Il Governo Letta va avanti
ma il Pdl si divide

di Marco Bellizi

Il Governo Letta va avanti con ampio consenso ma nella maggioranza che lo sostiene ora c'è un partito, il Popolo della libertà (Pdl), spaccato e alle prese con questioni ancora non risolte di equilibri interni. In attesa del voto, scontato, alla Camera dei deputati, il Senato, mentre andiamo in stampa, ha accordato la fiducia all'Esecutivo con 235 voti a favore, 70 contrari, quattordici assenti e un astenuto. È stato questo l'esito al termine di ore convulse, nelle quali si è concretizzata una spaccatura, fino a poco tempo fa impensabile, del Pdl. Sebbene formalmente il partito di Silvio Berlusconi e di Angelino Alfano abbia votato la fiducia al Governo, alcuni senatori hanno scelto di lasciare l'aula al momento del voto mentre un gruppo di dissidenti, oltre venti, aveva già annunciato la creazione, peraltro ancora da confermare, di un gruppo parlamentare autonomo.
A un tale scenario si è arrivati dopo una mattinata schizofrenica, caratterizzata da un'altalena continua di posizioni e dichiarazioni che hanno dato il senso di un confronto serrato e acceso all'interno del principale partito del centrodestra. Dopo il fallito tentativo di mediazione, condotto per tutta la notte, al momento di contare, mercoledì, quanti esponenti del Pdl fossero decisi a votare la fiducia a Letta, o che avrebbero presto potuto seguire i dissidenti, Berlusconi ha scelto di non rimanere isolato e di ricompattare il partito, votando, ha spiegato, a favore della pacificazione. Così, per la prima volta, il partito ha assunto una posizione in contrasto con quella indicata, fino a quel momento, dal suo fondatore e, sinora, leader indiscusso.
Del resto, il presidente del Consiglio Enrico Letta, nel suo discorso programmatico tenuto a Palazzo Madama, era stato attento a includere nel piano d'azione dell'Esecutivo alcuni temi cari al centrodestra e allo stesso Berlusconi, come la riduzione delle tasse e del cuneo fiscale, il taglio delle spese e il sostegno alla domanda per la ripresa dell'economia.
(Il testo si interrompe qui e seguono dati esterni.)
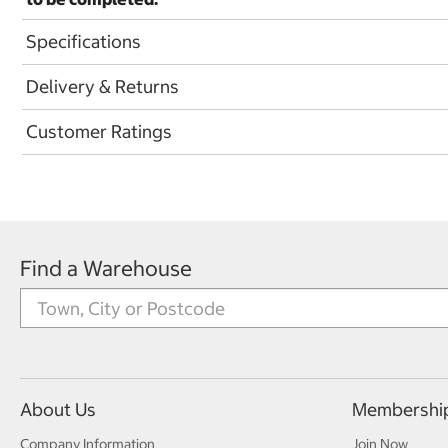
Specifications
Delivery & Returns
Customer Ratings
Find a Warehouse
About Us
Membershi
Company Information
Join Now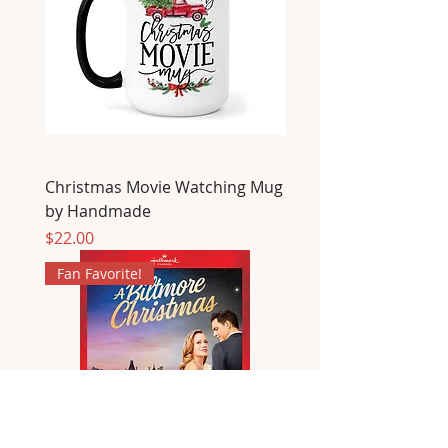
Christmas Movie Watching Mug
by Handmade
Price
$22.00
Fan Favorite!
Soprattutto, Letta ha fatto riferimento anche alla necessaria riforma della giustizia, da portare a termine sulla base del lavoro del gruppo di saggi voluto dal presidente Napolitano e delle indicazioni che vengono dall'Europa circa la responsabilità civile dei magistrati. Una riforma da accompagnare con un intervento per risolvere il problema delle carceri, sollecitato dallo stesso Capo dello Stato, che qualche giorno fa aveva ipotizzato un gesto di clemenza, di amnistia o di indulto.
Letta, nel suo intervento, ha rivendicato i risultati ottenuti dall'Esecutivo fino a questo momento (fra questi i dodici miliardi di euro di pagamenti a favore delle imprese), ha posto l'accento sulle gravi difficoltà economiche che sta vivendo il Paese e in generale ha pronunciato un intervento di ampio respiro, nel quale ha trovato posto l'idea di un'Italia che sappia riprendere con dignità il suo posto nella comunità europea, in quella realtà che ha cominciato a concretizzarsi proprio a partire dai Trattati di Roma. Un'Italia che sappia essere solidale, affrontando insieme con i partner europei il tema dell'immigrazione, questione da trattare, ha detto Letta, a partire dall'appello lanciato da Papa Francesco a Lampedusa. Il presidente del Consiglio ha concluso il suo intervento chiedendo di porre fine perciò a una politica "di trincea" e "ridotta a cannoneggiamento" dell'avversario: "Vi chiedo - ha detto - coraggio e fiducia" per continuare a sperare, "una fiducia che non è contro qualcuno ma è per il Paese". Un'assicurazione che nelle prossime settimane, inevitabilmente, è destinata a essere al centro di un dibattito che nel Pdl è appena cominciato.